The paper proposes a five-dimensional evaluation framework and maps existing benchmarks to measurable skill properties. Key finding: no single benchmark covers all dimensions — comprehensive evaluation requires combining multiple benchmarks.
Does the skill achieve its intended outcome? Evaluated via ground-truth annotations or deterministic verifiers. For code skills, unit tests provide direct verification. For web interaction skills, environment state comparison checks goal completion.
Does the skill maintain performance under input variations, environment perturbations, and edge cases? A robust skill handles both legacy and updated UI layouts, for example. Critical for production deployment longevity.
Token consumption, wall-clock time, tool call count, and API costs. Efficiency directly affects deployment cost and composability — inefficient sub-skills slow downstream workflows. Especially important for long-horizon tasks.
Does the skill transfer to unseen tasks or domains? Out-of-distribution evaluation is challenging. Cross-website generalization (Mind2Web) and cross-application evaluation (OSWorld) provide partial evidence. Self-generated skills often fail here.
Does the skill avoid harmful actions, respect permission boundaries, and handle failures gracefully? Evaluated via adversarial testing, red-teaming, and runtime monitoring for unauthorized or unsafe behaviors. Directly links to the trust tier model.
SkillsBench (86 tasks, 7,308 trajectories) provides the most direct evidence to date for the value of curated skills. The study tests curated vs. self-generated skills across multiple domains, revealing dramatic performance differences.
Contextualizing +16.2pp: A 16.2 percentage point improvement means the overall pass rate jumped from 24.3% to 40.6% — a roughly 67% relative gain. In agent benchmarks, most state-of-the-art advances are 2–5pp; +16pp is exceptional. The +51.9pp improvement in the healthcare domain is even more striking: in high-stakes domains, the gap between a curated skill ("verify dosage against formulary before recommending") and a self-generated one can be the difference between a correct answer and a dangerous one.
Skill-based agents expose several unresolved tensions that limit reliable deployment at scale.

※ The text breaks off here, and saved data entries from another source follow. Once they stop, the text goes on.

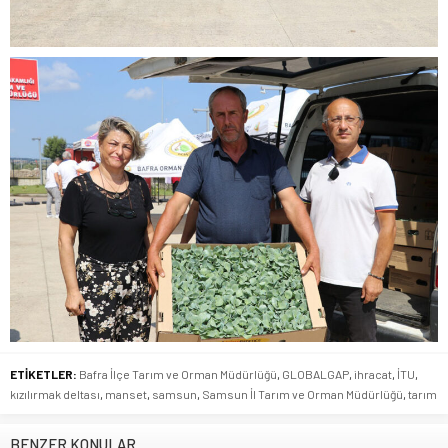
ETİKETLER:
Bafra İlçe Tarım ve Orman Müdürlüğü
,
GLOBALGAP
,
ihracat
,
İTU
,
kızılırmak deltası
,
manset
,
samsun
,
Samsun İl Tarım ve Orman Müdürlüğü
,
tarım
BENZER KONULAR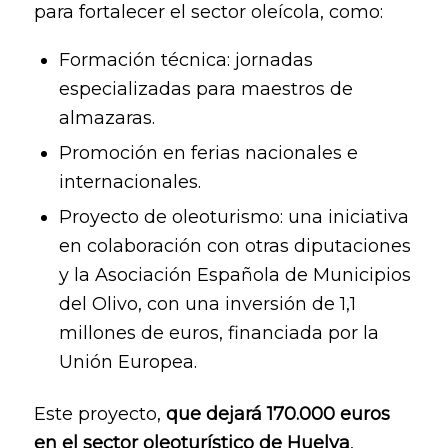
para fortalecer el sector oleícola, como:
Formación técnica: jornadas
especializadas para maestros de
almazaras.
Promoción en ferias nacionales e
internacionales.
Proyecto de oleoturismo: una iniciativa
en colaboración con otras diputaciones
y la Asociación Española de Municipios
del Olivo, con una inversión de 1,1
millones de euros, financiada por la
Unión Europea.
Este proyecto,
que dejará 170.000 euros
en el sector oleoturístico de Huelva
,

Five research directions stand out as most urgent.
Automatically generated skills can degrade performance. The key obstacle is no longer skill generation itself, but verification at admission. Skills should be treated like software artifacts in CI/CD pipelines — evaluated against test suites before entering the library.
Most systems still rely on predefined curricula or explicit reward signals. Open-ended capability growth requires adapting unsupervised skill discovery from RL to LLM-based agents — allowing reusable behaviors to emerge from interaction traces without human scaffolding.
Code skills benefit from decades of software assurance. NL and policy skills lack equivalent verification tools. A practical governance challenge: combining rule-based analysis for executable components with semantic inspection for language-based skills.
Even correctly implemented skills may fail as APIs, tools, and workflows evolve. Proactive drift detection through continuous monitoring of execution statistics and deviation from historical behavior is largely absent from current systems.
Marketplace ecosystems create incentives for contribution but expand supply-chain attack surfaces. Liability models must clarify responsibility among skill authors, platform operators, and users. Certification mechanisms should reward dependable skills and discourage risky ones.
Agentic skills are reusable procedural modules that extend LLM agents beyond single-turn tool use toward reliable long-horizon task execution. This SoK paper offers six contributions:
The field faces open challenges in unsupervised discovery, cross-representation verification, drift detection, and governance economics. Progress toward robust, verifiable, and certifiable skills will determine whether skill-based agents can be trusted in high-stakes real-world deployments.